Yale School of Public Health faculty are on the front lines of the global health response addressing outbreaks such as coronavirus, Zika and Ebola. Additionally, there is a focus on health systems, food insecurity, promotion of breastfeeding, and response and prevention of both infectious and chronic diseases. YSPH also pursues the intersection of public health, justice and rights through the Global Health and Justice Practicum, Center for Climate Change and Health and the Center for Interdisciplinary Research on AIDS. Global health research and practice cuts across all departments and disciplines, a philosophy also adopted by the school’s Global Health Concentration for Master of Public Health students.

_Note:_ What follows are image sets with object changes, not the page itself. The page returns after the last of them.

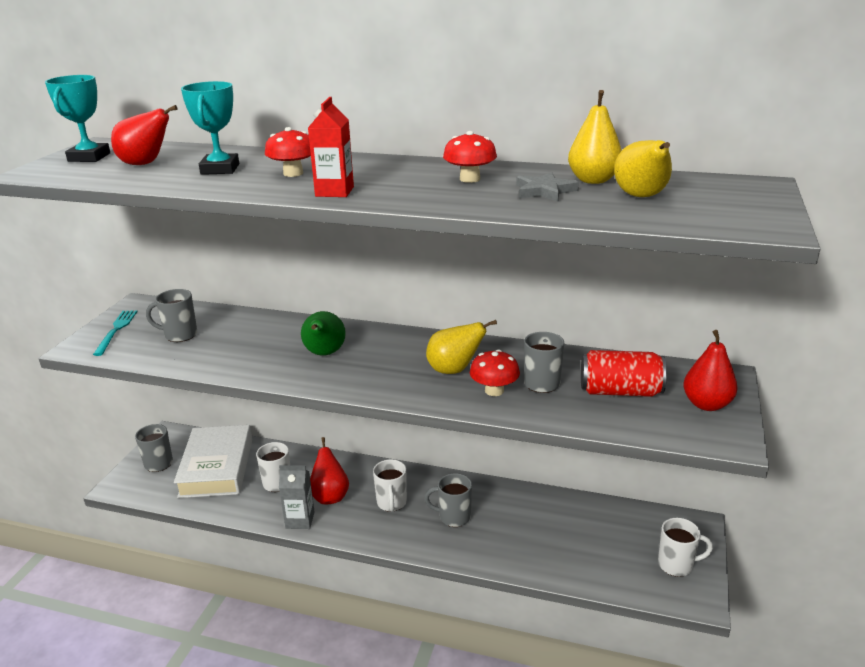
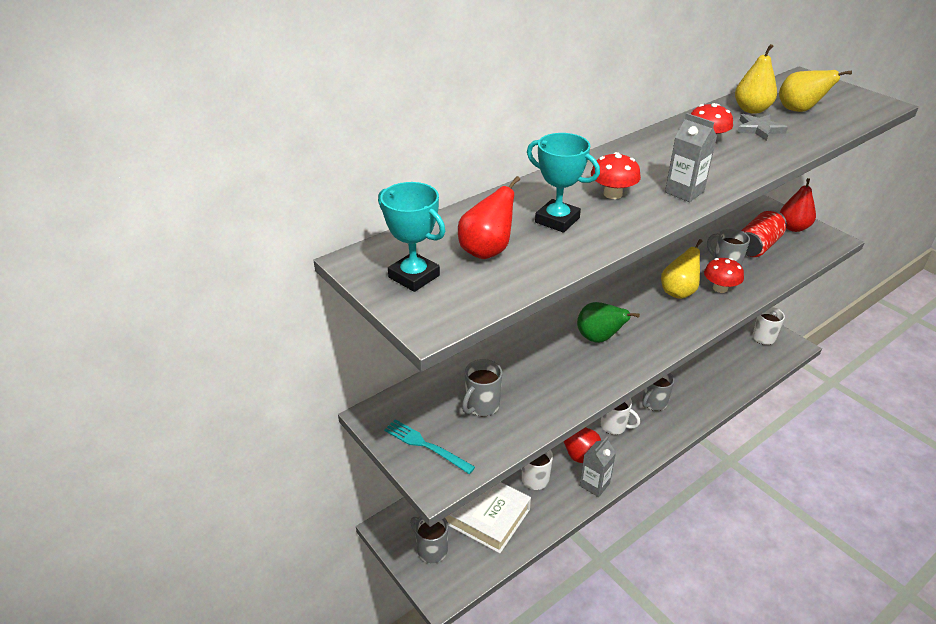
camera: 55 degrees left, 10 degrees up
(334, 191) = (684, 192): red carton -> grey carton

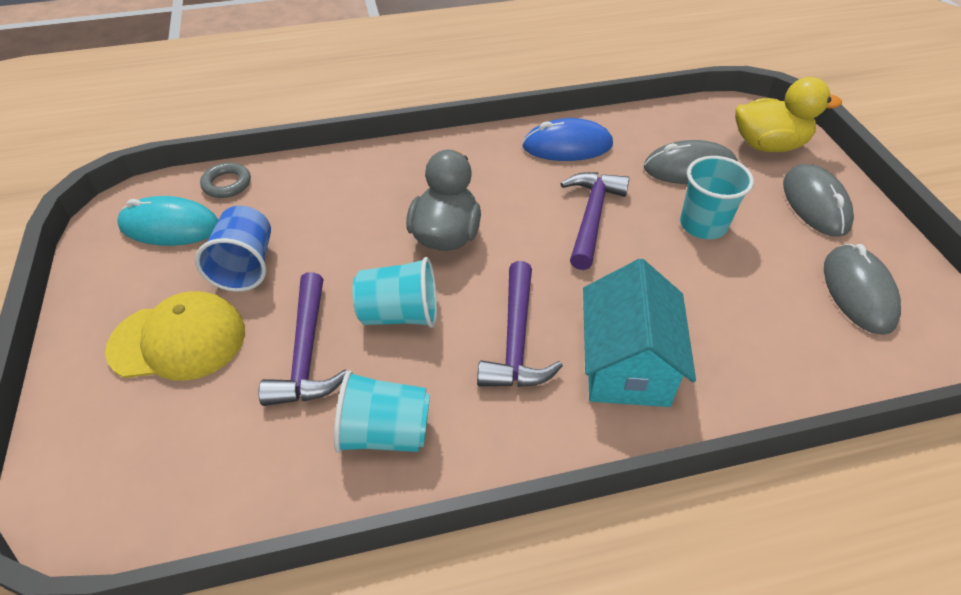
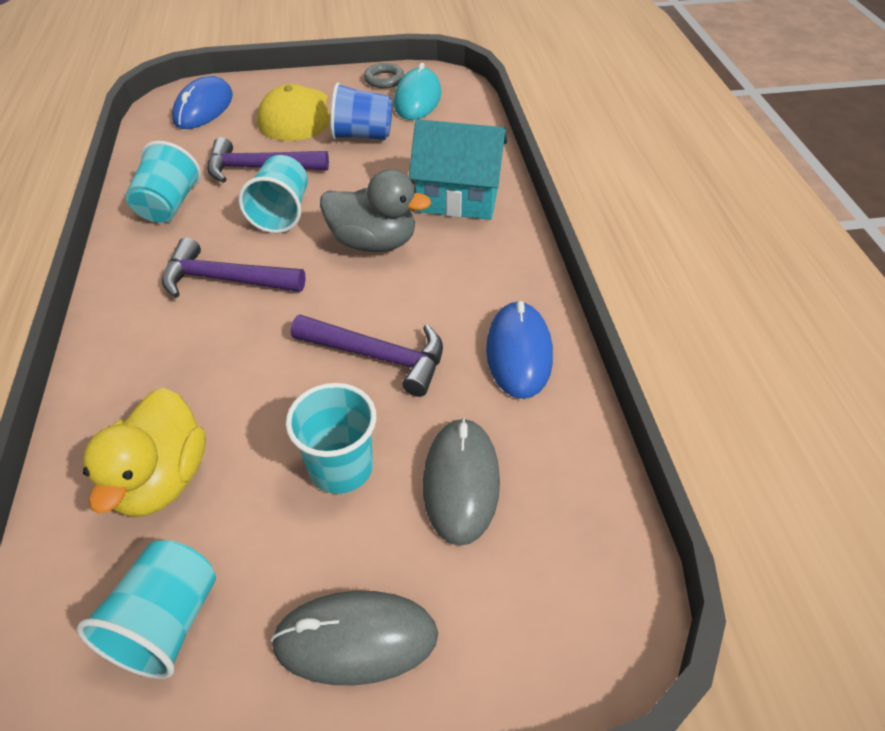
camera: 95 degrees right, 0 degrees up
(126, 462) = (204, 108): none -> blue mouse
(227, 184) = (468, 119): grey ring -> grey ring (384, 80)
(626, 365) = (164, 351): turquoise house -> turquoise house (458, 197)
(768, 145) = (515, 619): yellow duck -> yellow duck (162, 479)
(858, 292) = (167, 623): grey mouse -> turquoise cup

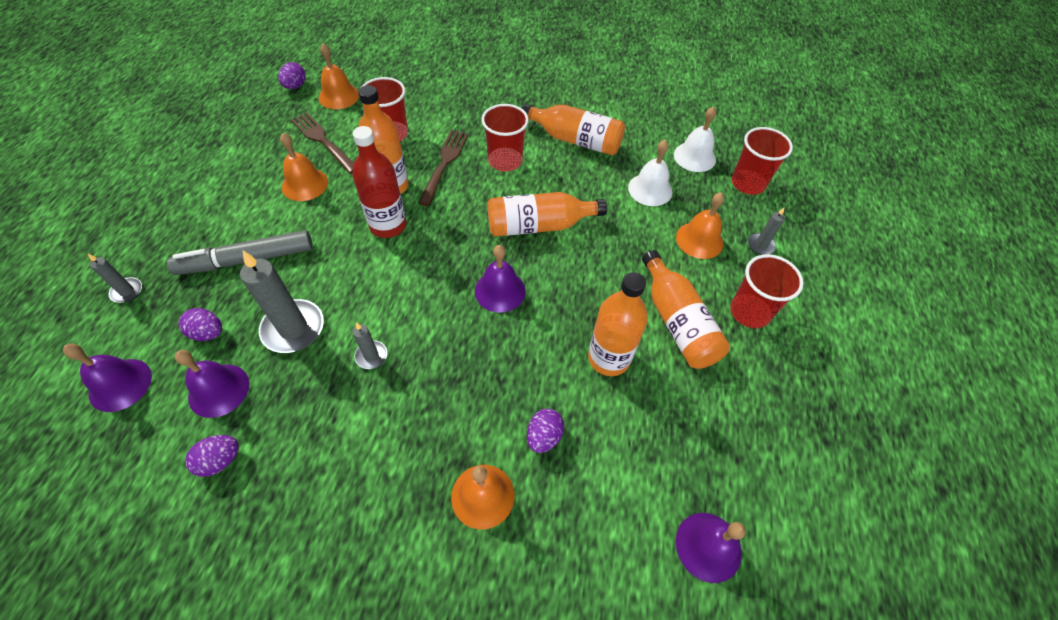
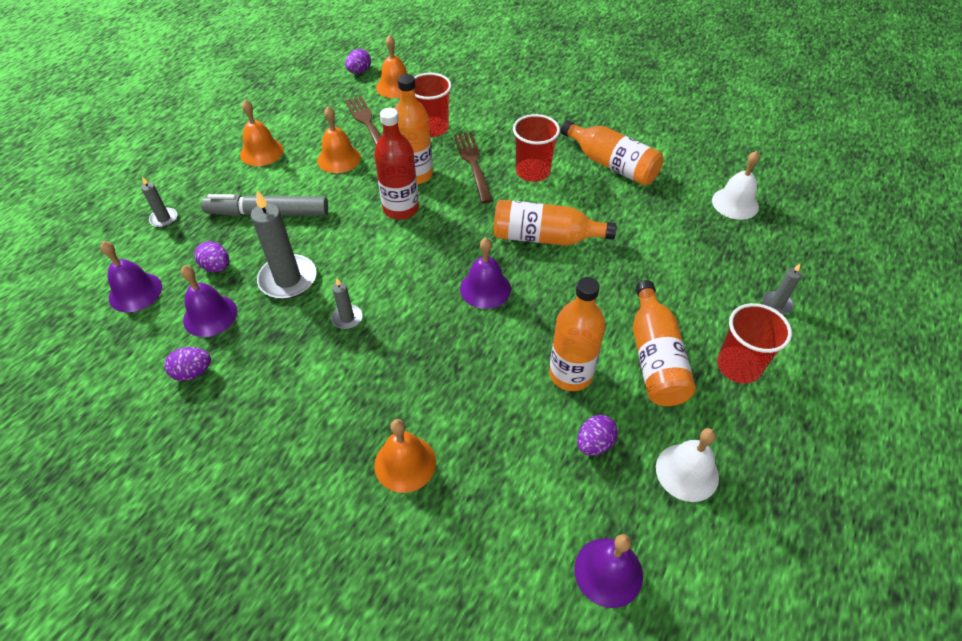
camera: 20 degrees right, 5 degrees down
(444, 163) = (473, 163): brown fork -> brown fork turned 45 degrees counterclockwise
(543, 436) = (480, 428): purple egg -> purple egg (594, 443)
(650, 189) = (673, 226): white bell -> white bell (687, 472)
(699, 240) = (709, 285): orange bell -> orange bell (261, 152)
(748, 183) = (786, 240): red cup -> none

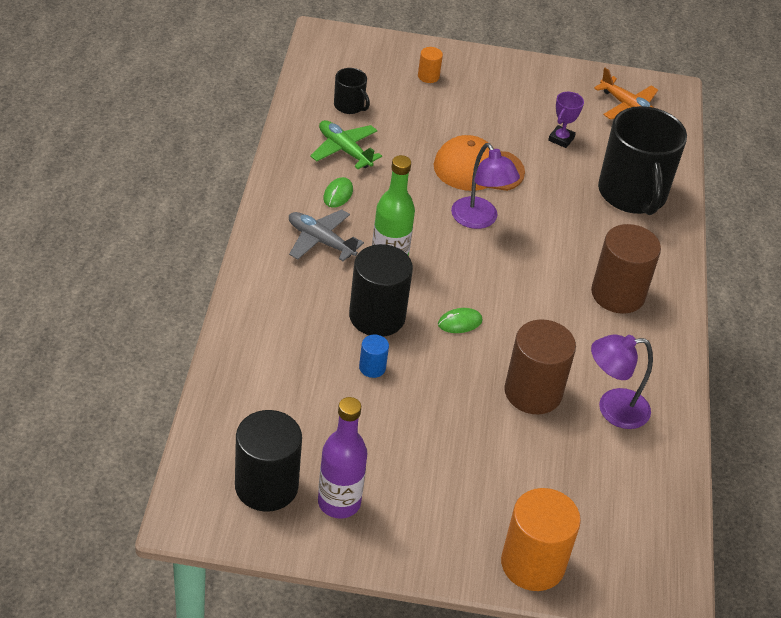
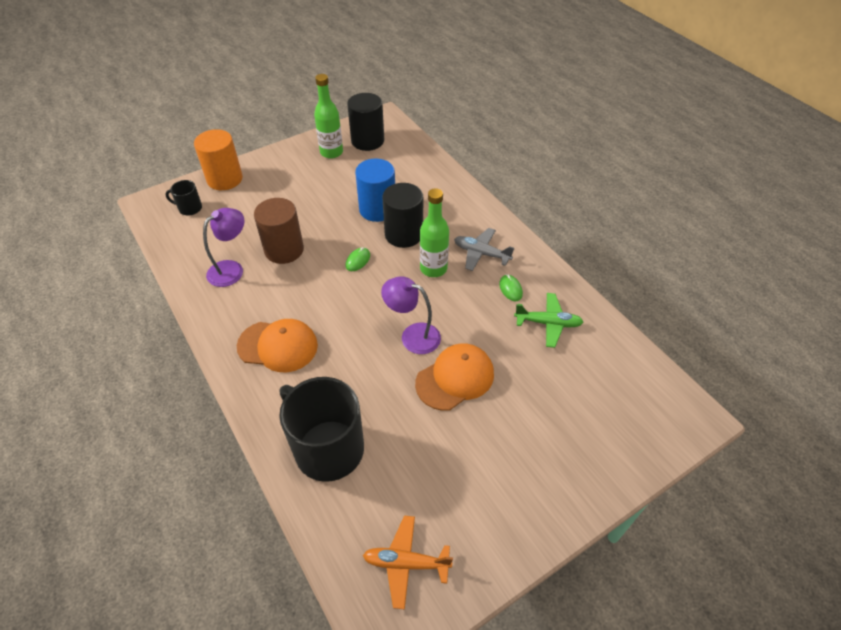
camera: 145 degrees right, 5 degrees up
(320, 241) = (481, 253): grey plane -> grey plane turned 150 degrees counterclockwise
(339, 502) = (331, 152): purple bottle -> green bottle
(349, 106) = (593, 363): black mug -> black mug (189, 208)
(372, 367) = (377, 209): blue cylinder -> blue cylinder, size x2.17
(428, 76) = (585, 444): orange cylinder -> none
(561, 139) = (427, 463): purple trophy -> none
(618, 294) = (278, 346): brown cylinder -> orange cap

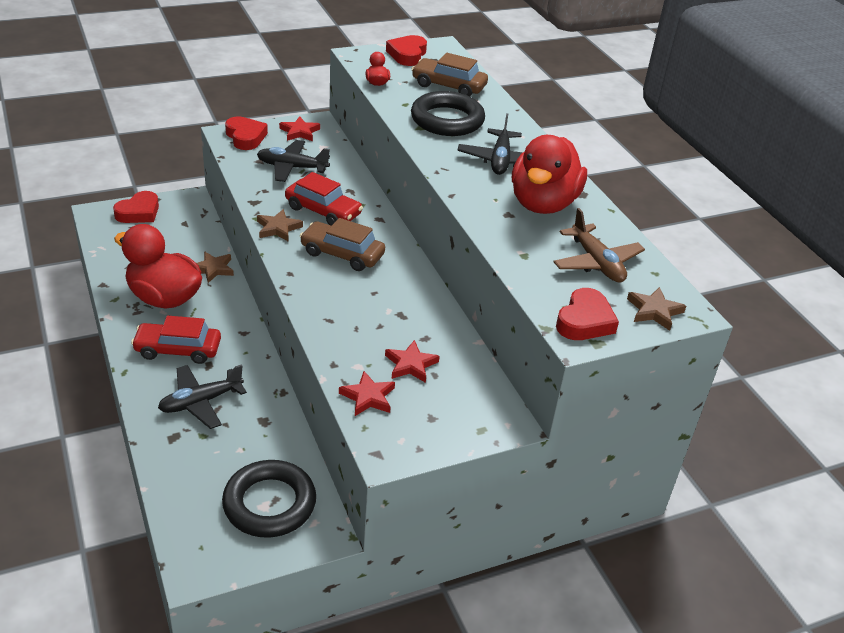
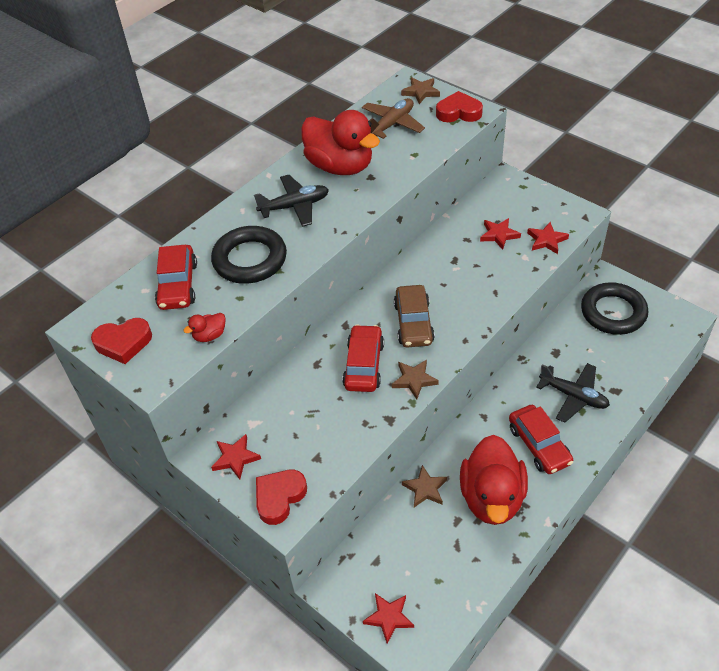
camera: 110 degrees left, 10 degrees up
(139, 212) = (389, 617): red heart -> red star
(292, 167) = (310, 425): black plane -> none
(448, 86) = (178, 285): brown car -> red car
(543, 203) = (340, 166): red duck -> red duck turned 45 degrees clockwise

The School’s research is enhanced by partnerships and collaborations from across the university, including the schools of law, management, medicine, environment, and nursing, as well as the graduate school.
Practice- and community-based research and initiatives
The Global Health Leadership Initiative (GHLI) builds capacity among individuals and teams to solve complex problems with measurable impact, catalyze innovation in global health, and work directly with Ministries of Health in mostly low- to moderate-income countries (LMIC) to support their visions for strengthening health systems.
Work is being conducted in Uganda to inform national implementation guidelines on evidence-based TB interventions.
Becoming Breastfeeding Friendly (BBF) is an evidence-informed global initiative that is designed to help countries identify the strength of their breastfeeding-friendly environment and develop recommendations, as well as plans for scaling up their breastfeeding policies and programs.
Research in humanitarian settings is being done with immediate public health-practice implications.
Research is being conducted on the prevalence of oral disease (dental caries, periodontitis) in pregnant women and young children in Bhutan, with research dissemination and information-gathering from clinicians, district and federal government agencies, early childhood-care center staff and others for program and policy development.